(EXTRACTED MATERIAL)

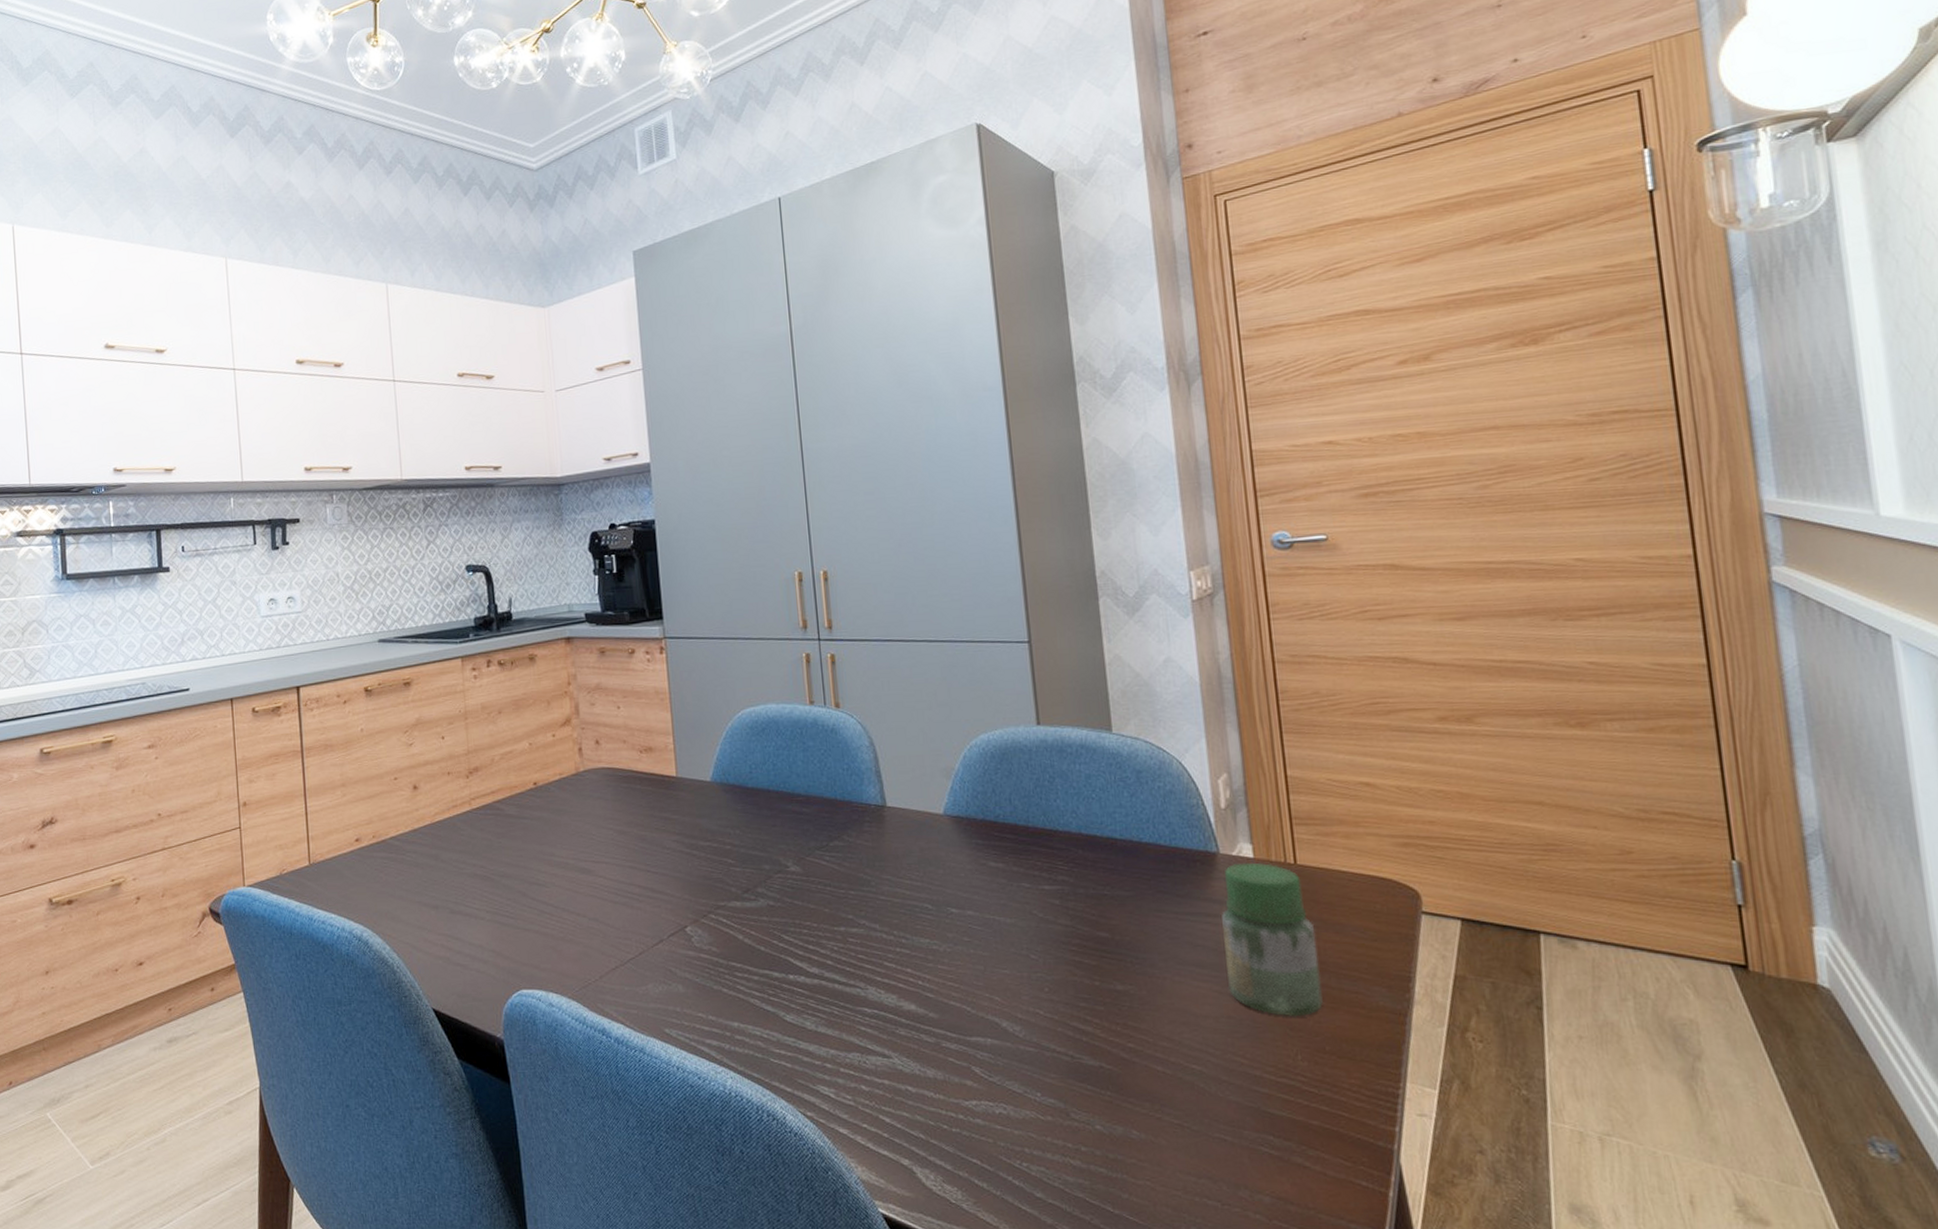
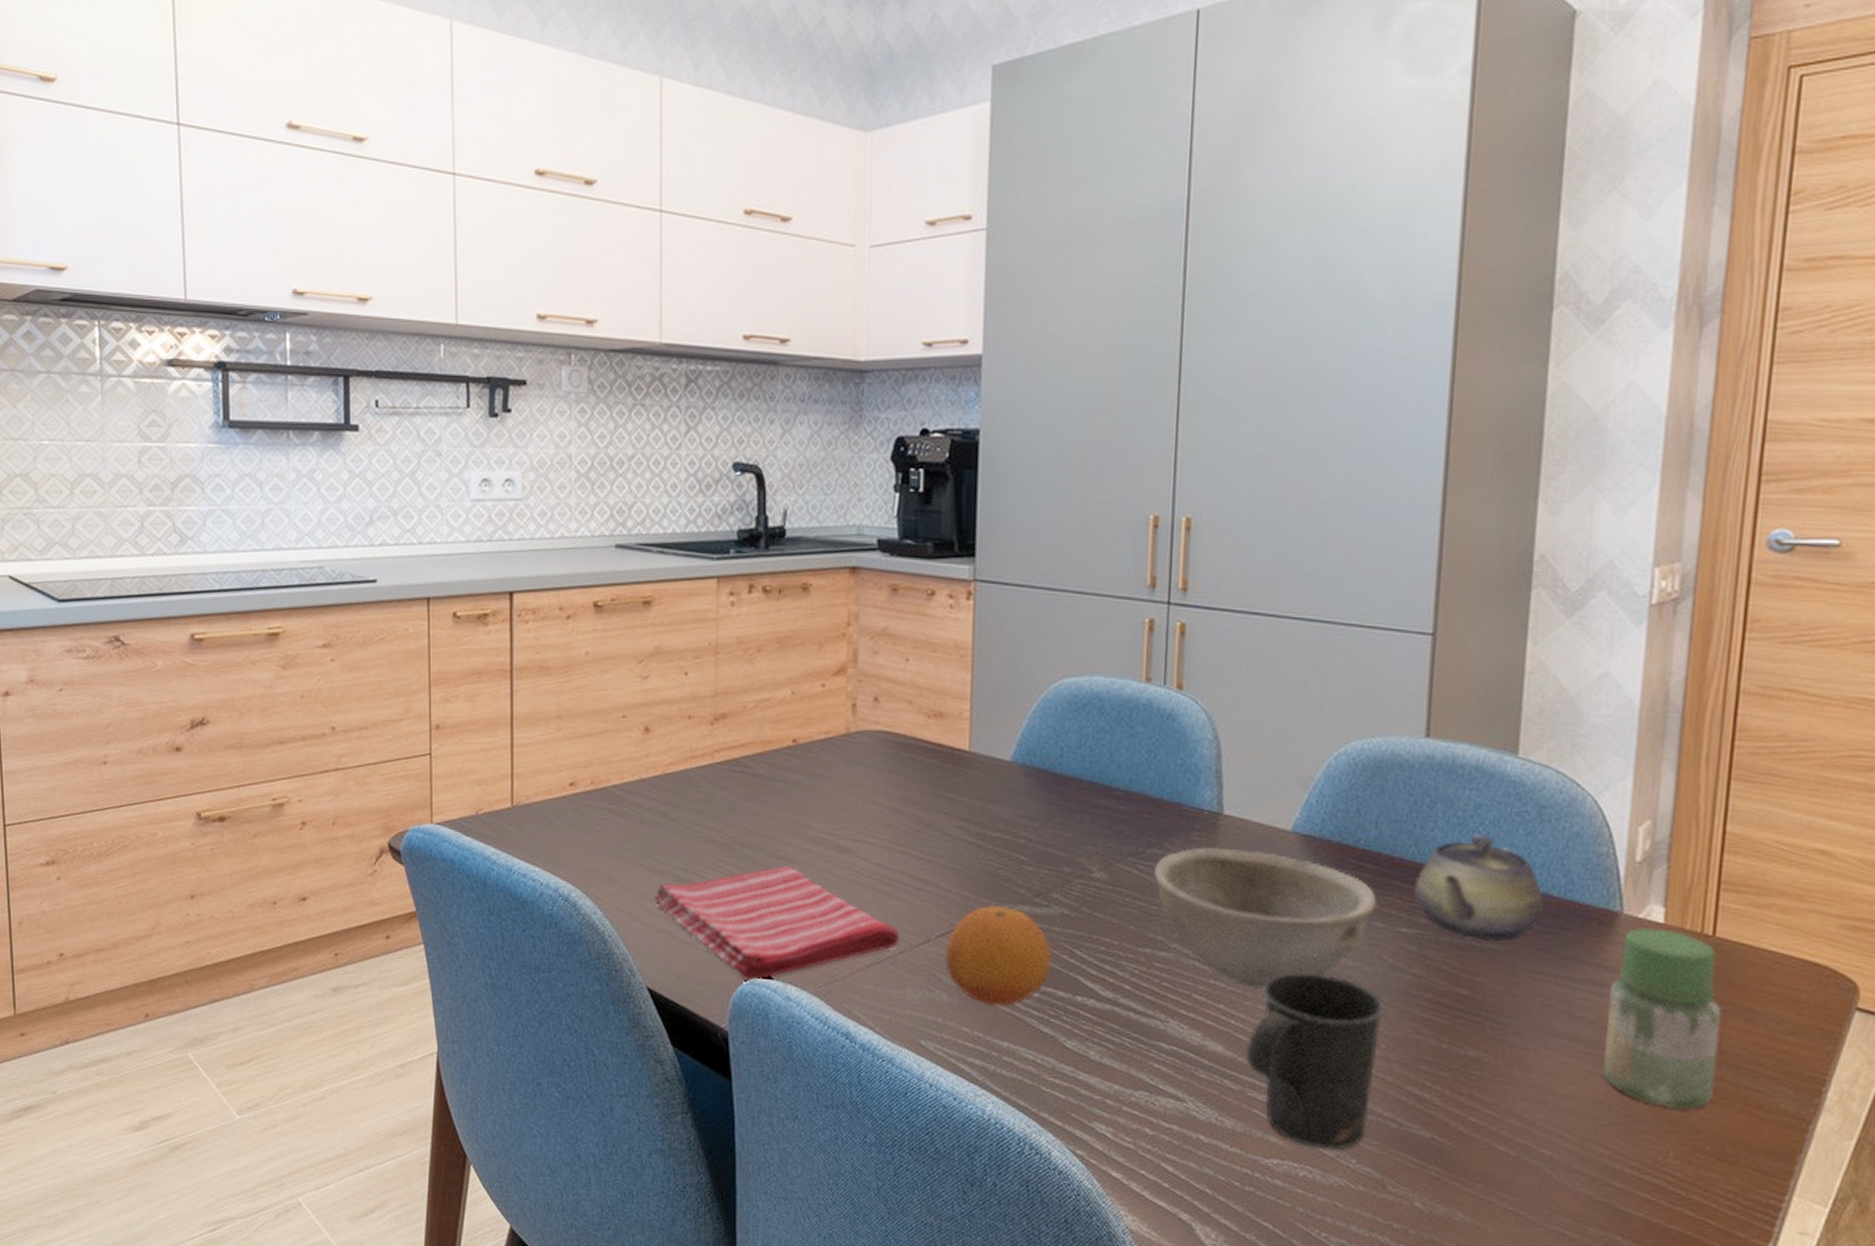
dish towel: none [433,890,637,994] -> present [655,866,899,982]
fruit: none [676,903,765,992] -> present [944,904,1051,1008]
bowl: none [838,834,1021,951] -> present [1154,847,1377,989]
mug: none [934,932,1045,1087] -> present [1246,972,1386,1150]
teapot: none [1049,800,1157,889] -> present [1414,834,1545,942]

(End EXTRACTED MATERIAL)

PROBLEM TO SOLVE: Starting at the line that contains "fruit: none [676,903,765,992]", restate word for word every line through the last one in the records above. Return nothing else.

FINISHED EXERCISE:
fruit: none [676,903,765,992] -> present [944,904,1051,1008]
bowl: none [838,834,1021,951] -> present [1154,847,1377,989]
mug: none [934,932,1045,1087] -> present [1246,972,1386,1150]
teapot: none [1049,800,1157,889] -> present [1414,834,1545,942]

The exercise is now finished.